The Google Search Console Discover Tab:
In GSC, there’s a dedicated “Discover” performance report. The only metrics that matter are:
- Total Clicks: Your actual traffic.
- Total Impressions: How many people saw your content in their feed.
- Average CTR (Click-Through Rate): The percentage of people who saw your content and clicked on it. Your goal is to get this above 8-10%.
What I Track in a Weekly Spreadsheet:
- Topic & Angle: Which of my three pillars is performing best? (I double down on winners).
- Headline Formula: Are “How I…” headlines outperforming “X Reasons Why…”?
- Image Type: Are images of faces getting a higher CTR than landscapes or product shots?
My Scaling System:
- Publish 5 Articles per Week: At least three of these are specifically optimized for Discover using the formula above.

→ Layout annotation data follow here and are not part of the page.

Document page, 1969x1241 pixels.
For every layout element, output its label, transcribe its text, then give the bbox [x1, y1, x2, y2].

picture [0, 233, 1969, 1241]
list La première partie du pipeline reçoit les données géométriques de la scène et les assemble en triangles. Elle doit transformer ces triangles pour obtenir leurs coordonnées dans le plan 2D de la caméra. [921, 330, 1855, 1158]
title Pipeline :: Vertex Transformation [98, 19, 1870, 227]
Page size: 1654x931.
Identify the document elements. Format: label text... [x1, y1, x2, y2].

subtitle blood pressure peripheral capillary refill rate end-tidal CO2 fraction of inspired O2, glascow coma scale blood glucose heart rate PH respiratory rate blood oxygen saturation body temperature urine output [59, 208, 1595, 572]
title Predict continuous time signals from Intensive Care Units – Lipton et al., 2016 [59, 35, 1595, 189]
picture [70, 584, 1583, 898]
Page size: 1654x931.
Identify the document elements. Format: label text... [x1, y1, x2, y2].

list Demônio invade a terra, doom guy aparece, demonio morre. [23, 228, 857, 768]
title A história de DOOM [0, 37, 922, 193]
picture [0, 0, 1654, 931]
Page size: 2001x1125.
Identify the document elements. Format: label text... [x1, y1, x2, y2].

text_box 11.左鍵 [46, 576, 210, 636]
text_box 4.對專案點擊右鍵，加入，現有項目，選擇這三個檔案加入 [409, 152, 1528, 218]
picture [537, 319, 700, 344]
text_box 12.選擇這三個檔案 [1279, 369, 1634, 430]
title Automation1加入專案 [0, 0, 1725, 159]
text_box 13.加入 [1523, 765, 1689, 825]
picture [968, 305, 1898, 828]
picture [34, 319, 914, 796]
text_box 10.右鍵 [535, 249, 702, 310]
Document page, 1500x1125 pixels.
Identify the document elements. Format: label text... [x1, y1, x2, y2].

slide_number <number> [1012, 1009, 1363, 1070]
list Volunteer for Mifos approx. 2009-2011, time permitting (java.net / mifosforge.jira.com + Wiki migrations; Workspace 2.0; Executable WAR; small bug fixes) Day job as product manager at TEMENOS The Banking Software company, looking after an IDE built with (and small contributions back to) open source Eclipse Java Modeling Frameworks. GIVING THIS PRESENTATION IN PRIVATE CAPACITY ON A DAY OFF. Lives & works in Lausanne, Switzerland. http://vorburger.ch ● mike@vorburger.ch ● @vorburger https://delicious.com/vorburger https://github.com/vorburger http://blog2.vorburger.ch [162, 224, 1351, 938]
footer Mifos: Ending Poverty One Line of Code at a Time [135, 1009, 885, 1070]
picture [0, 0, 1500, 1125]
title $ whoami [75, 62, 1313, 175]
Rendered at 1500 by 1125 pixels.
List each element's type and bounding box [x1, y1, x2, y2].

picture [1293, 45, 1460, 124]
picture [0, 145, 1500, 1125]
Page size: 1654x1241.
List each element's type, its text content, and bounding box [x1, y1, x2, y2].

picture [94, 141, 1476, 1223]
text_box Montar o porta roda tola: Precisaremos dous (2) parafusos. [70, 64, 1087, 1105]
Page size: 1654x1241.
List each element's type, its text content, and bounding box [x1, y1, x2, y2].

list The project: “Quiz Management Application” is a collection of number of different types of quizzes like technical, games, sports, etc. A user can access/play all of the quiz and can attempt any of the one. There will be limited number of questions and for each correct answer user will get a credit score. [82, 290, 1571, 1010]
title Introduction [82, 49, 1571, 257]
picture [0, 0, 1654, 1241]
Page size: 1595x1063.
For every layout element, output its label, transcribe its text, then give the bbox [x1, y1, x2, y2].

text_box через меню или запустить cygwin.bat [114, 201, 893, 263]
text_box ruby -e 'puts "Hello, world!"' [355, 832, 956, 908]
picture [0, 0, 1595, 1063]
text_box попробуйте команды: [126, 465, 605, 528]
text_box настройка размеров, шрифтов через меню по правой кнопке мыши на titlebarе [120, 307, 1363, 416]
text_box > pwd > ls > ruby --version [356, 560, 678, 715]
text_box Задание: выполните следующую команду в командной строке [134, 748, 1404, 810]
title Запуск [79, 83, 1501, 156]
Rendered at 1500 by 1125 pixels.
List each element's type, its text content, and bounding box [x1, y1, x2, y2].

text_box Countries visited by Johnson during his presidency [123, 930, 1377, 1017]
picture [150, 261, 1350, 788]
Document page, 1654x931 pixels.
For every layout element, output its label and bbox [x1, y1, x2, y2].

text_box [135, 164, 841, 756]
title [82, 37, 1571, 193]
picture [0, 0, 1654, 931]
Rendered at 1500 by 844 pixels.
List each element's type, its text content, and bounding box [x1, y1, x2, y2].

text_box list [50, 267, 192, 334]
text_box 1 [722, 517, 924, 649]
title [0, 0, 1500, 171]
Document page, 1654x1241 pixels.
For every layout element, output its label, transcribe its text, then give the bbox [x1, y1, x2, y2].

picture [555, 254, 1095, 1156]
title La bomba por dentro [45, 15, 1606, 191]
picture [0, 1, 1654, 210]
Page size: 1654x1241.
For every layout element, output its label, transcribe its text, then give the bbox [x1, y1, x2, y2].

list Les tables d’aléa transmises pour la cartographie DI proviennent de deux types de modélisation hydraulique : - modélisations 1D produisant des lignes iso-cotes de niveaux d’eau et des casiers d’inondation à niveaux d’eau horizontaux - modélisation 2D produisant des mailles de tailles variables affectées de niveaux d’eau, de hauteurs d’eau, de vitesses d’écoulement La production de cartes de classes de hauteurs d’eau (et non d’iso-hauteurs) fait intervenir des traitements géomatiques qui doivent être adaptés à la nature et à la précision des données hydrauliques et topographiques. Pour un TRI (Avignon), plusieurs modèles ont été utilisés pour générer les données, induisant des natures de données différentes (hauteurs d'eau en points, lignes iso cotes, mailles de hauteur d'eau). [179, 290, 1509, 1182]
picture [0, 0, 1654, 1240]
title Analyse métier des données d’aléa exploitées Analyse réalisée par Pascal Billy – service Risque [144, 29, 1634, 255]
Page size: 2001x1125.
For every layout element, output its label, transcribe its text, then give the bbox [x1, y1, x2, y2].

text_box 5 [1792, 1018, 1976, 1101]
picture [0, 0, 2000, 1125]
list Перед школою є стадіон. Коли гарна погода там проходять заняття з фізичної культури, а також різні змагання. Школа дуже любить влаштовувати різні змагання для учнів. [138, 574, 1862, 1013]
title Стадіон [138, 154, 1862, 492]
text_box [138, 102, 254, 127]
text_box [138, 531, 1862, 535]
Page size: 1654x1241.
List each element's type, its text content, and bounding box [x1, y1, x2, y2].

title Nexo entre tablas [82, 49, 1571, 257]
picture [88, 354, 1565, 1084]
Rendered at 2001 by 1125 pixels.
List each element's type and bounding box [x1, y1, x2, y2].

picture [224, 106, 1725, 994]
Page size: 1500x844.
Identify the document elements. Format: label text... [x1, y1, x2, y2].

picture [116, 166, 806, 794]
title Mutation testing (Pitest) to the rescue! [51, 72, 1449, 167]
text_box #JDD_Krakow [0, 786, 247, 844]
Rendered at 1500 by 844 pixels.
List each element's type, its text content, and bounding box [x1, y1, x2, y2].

- Repurpose Winners into Shorts: I take my top-performing Discover articles and turn the key ideas into 60-second YouTube Shorts. Thanks to the September update, these Shorts now get shown in Discover and act as a new funnel to my blog. Check out my short-form video playbook for more on this.
- Refresh Old Winners: Every 60 days, I go back to my top-performing Discover articles, update them with new information, and republish them. This often re-triggers the algorithm and gives the article a second wave of traffic.
Conclusion: Your Exact Next Steps
The mystery is gone. Getting traffic from Google Discover is no longer a game of chance; it’s a game of strategy. It’s about understanding that Discover is not a search engine—it’s a personalized, mobile-first, visual content feed.
So, tomorrow morning, I want you to do this. This is the exact formula that took my blog from a ghost town to a thriving hub of activity.
- Open Google Trends and find one rising topic in your niche.
- Write a 1,500-word article with a personal “How I…” or “I tested…” angle.
- Include at least 8 large (1200px+) images, with human faces if possible.
- Publish it at 6 AM EST.
- Check your Google Search Console Discover report in 48 hours.
That’s it. That is the formula. Stop chasing keywords and start creating content that resonates with people. Google will reward you for it.